Glom 1.6 bug fixes

We didn’t do a new major version of Glom recently, though we usually follow the GNOME schedule, because some of the new features are not quite ready, such as the drag-and-drop layout, and the new printout designer.

But this does mean that we have a chance to get a bug-fixed version of Glom’s stable version into Ubuntu’s stable version, for the first time. I’ve had some success with that, thanks to Chris Brotherton. It can still take a long time (10 days last time, though it felt like longer), and the longer it takes the more chance there is that a change in some other package can be a reason to wait. But I have a feeling that things are getting easier.

Of course, the more usable Glom is in Ubuntu, the more bug reports we can get. Many thanks to Jani Monoses and Pavel Mlčoch for keeping me busy, particularly for discovering the problems with changed behaviour in PostgreSQL 8.3, which we discovered late because PostgreSQL 8.3 only just started working for some people recently. These bugfixes mean yet more tarball releases for Ubuntu to package, and there’s always the risk that they will stop taking new versions as they really hit their freeze. Hopefully, they’ll manage to do just one more update because Jani found some more critical bugs.

After Ubuntu Hardy is released then our upstream bug fixes will probably never get into Ubuntu Hardy unless we can claim that they are security problems, as is still the problem with Glom in Ubuntu Gutsy. At FOSSCamp in Prague in May I’m apparently meant to be leading some discussion about how to get stable updates into stable distros. I have some ideas about who a distro (and its users) should trust, and about what is currently just providing a false sense of security at the cost of user experience. I don’t know what to expect from FOSSCamp so it might not have any effect. I didn’t see the point in flying to the last FOSSCamp in Boston for one day just for some seemingly aimless meeting and talking, but Prague is not far away by train, so it’s worth a look.

4 thoughts on “Glom 1.6 bug fixes

  1. Murray,

    Would you not be offended if I proffered the notion that for exactly the reason you outlined above, and numerous others, Glom and many other apps should reside outside the mother-ship repository?

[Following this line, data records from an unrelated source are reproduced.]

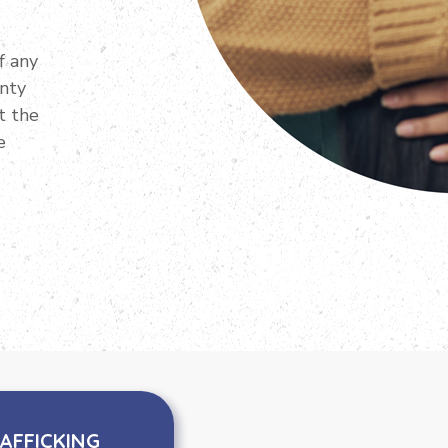
f any
unty
t the
e
AFFICKING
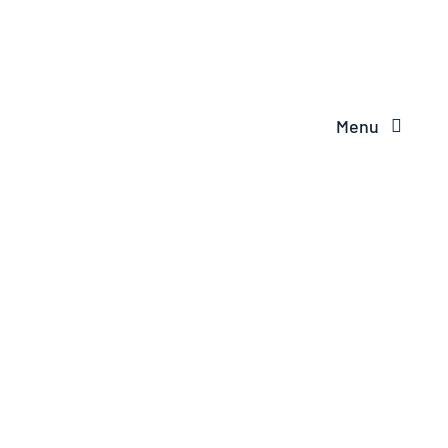
Menu
VINYL
BOUNDARY
FENCE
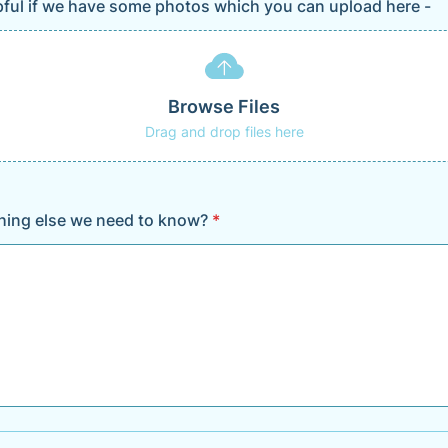
lpful if we have some photos which you can upload here -
Browse Files
Drag and drop files here
thing else we need to know?
*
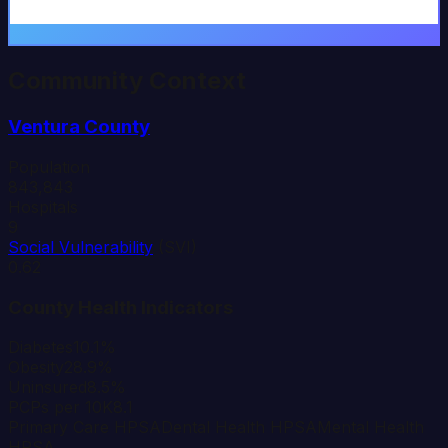
Community Context
Ventura
County
Population
843,843
Hospitals
9
Social Vulnerability
(SVI)
0.62
County Health Indicators
Diabetes
10.1%
Obesity
28.9%
Uninsured
8.5%
PCPs per 10K
8.1
Primary Care HPSA
Dental Health HPSA
Mental Health
HPSA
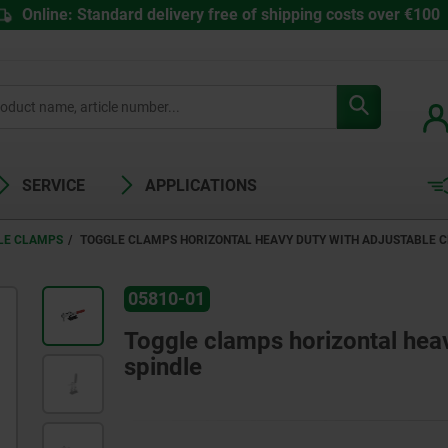
Online: Standard delivery free of shipping costs over €100
SERVICE
APPLICATIONS
LE CLAMPS
TOGGLE CLAMPS HORIZONTAL HEAVY DUTY WITH ADJUSTABLE 
05810-01
Toggle clamps horizontal heav
spindle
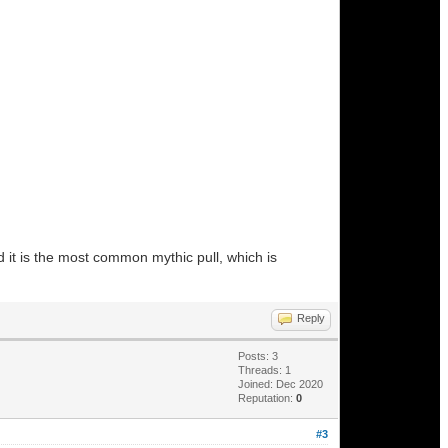
d it is the most common mythic pull, which is
Reply
Posts: 3
Threads: 1
Joined: Dec 2020
Reputation:
0
#3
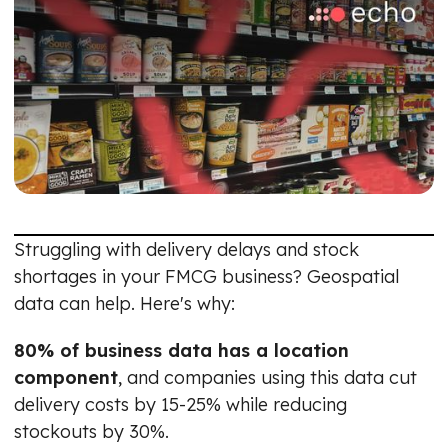
Struggling with delivery delays and stock
shortages in your FMCG business? Geospatial
data can help. Here's why:
80% of business data has a location
component
, and companies using this data cut
delivery costs by 15-25% while reducing
stockouts by 30%.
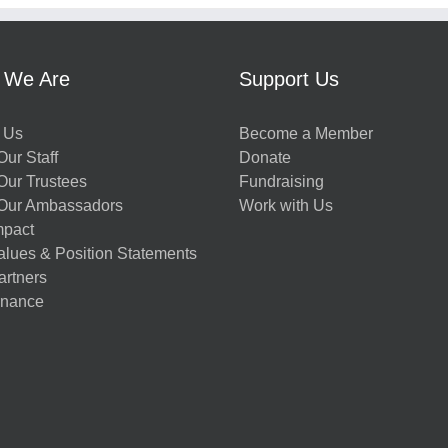
 We Are
Support Us
 Us
Become a Member
ur Staff
Donate
Our Trustees
Fundraising
Our Ambassadors
Work with Us
mpact
alues & Position Statements
artners
nance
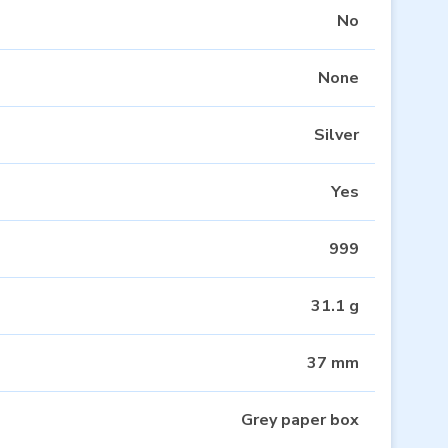
No
None
Silver
Yes
999
31.1 g
37 mm
Grey paper box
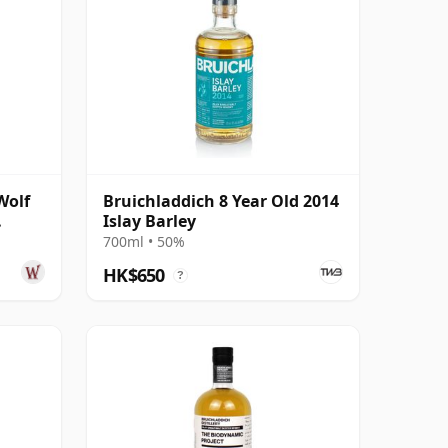
Wolf
Bruichladdich 8 Year Old 2014
Islay Barley
ear
700ml • 50%
HK$650
?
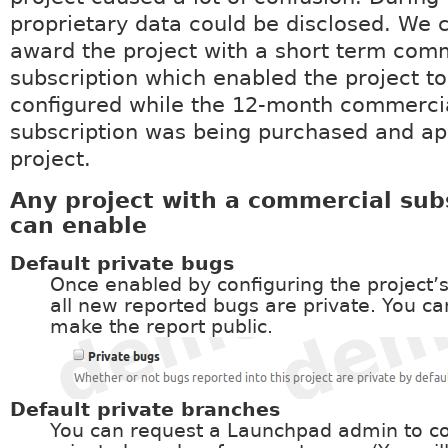
proprietary data could be disclosed. We 
award the project with a short term com
subscription which enabled the project to
configured while the 12-month commerci
subscription was being purchased and app
project.
Any project with a commercial sub
can enable
Default private bugs
Once enabled by configuring the project’s
all new reported bugs are private. You ca
make the report public.
Default private branches
You can request a Launchpad admin to co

    Decentralized package-management needs to come, and Ubuntu needs to step out of the sandbox.

    Sincerely,
    –Rob J. Caskey

  2. Rob: Well, Openismus also provides up-to-date at it’s PPA[1], but this aproach has problems:

    1) PPA archives are hard to find. How to you tell users which PPA to use?
    2) Forcing upstream developers to build and test packages for any major Linux distribution doesn’t scale. Upstream developers depend on the hard work of distribution packagers to get their softwares to users. Also a good software developer is not neccessarily a good software package. Programming needs certain skills: Abstract problems, find solutions, … Packaging needs quite different skills: Pedantic attention to details, good testing skills, feature resistance, …

    Also I believe that the distributed approach doesn’t work for packages. RedHat did quite radical changes in RedHat Linux 9, so many RedHad users (including me) decided to stay with RedHat Linux 7.3. Over the time the 7.3 packages became out-dated, so user maintained, distributed package archives started to show up. This worked pretty nice, when you used only one or two custom package archives, but the more archives you added, the more incompatible overlaps occured, since different package archives offered quite different back-ports of the same package. After some months the situation became that bad, that at least I had to gave up and decide between upgrading to 9, or taking another distro.

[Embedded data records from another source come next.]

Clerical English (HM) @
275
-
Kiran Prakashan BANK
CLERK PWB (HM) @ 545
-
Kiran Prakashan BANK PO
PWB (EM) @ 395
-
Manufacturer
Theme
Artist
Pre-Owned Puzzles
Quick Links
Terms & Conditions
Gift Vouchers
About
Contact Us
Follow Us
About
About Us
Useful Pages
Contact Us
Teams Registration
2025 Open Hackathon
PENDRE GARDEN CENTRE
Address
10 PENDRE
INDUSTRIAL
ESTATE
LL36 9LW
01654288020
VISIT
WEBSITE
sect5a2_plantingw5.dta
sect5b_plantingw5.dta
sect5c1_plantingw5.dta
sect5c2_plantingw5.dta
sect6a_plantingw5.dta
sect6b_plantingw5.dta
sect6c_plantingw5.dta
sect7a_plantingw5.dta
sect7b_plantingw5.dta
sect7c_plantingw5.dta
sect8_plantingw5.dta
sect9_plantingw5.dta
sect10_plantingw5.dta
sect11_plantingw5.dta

    [1] https://launchpad.net/~openismus-team/+archive

  3. Rob, I agree with Mathias. I don’t know how decentralized package management would work. Currently the advantage of being part of Ubuntu universe or Fedora extras or whatever is mostly that the package is rebuilt when dependencies change, so it’s always installable, and so we’ll know if it isn’t. And we (the developers) don’t have to worry about making packaging mistakes or subjecting our users to those mistakes.

    I spent a long time developing software for users and wrestling with horrors like Installshield, so I know that people can learn to live with the worst that it can get. But maybe they would be less tolerant if they have a choice.

    So I like the idea but I don’t know how it could be done. I think it might depend on a radically simpler way to package software, and something like Launchpad that’s actually open source.

  4. Muray, no easy answers from me, I would like to see what someone well-grounded in trust-metrics could come up with, so that the problem could be phrased as “Seed Group X, what packages should I have installed?” Lock them in a room for a year with a HIG expert and throw in some coders around day 270.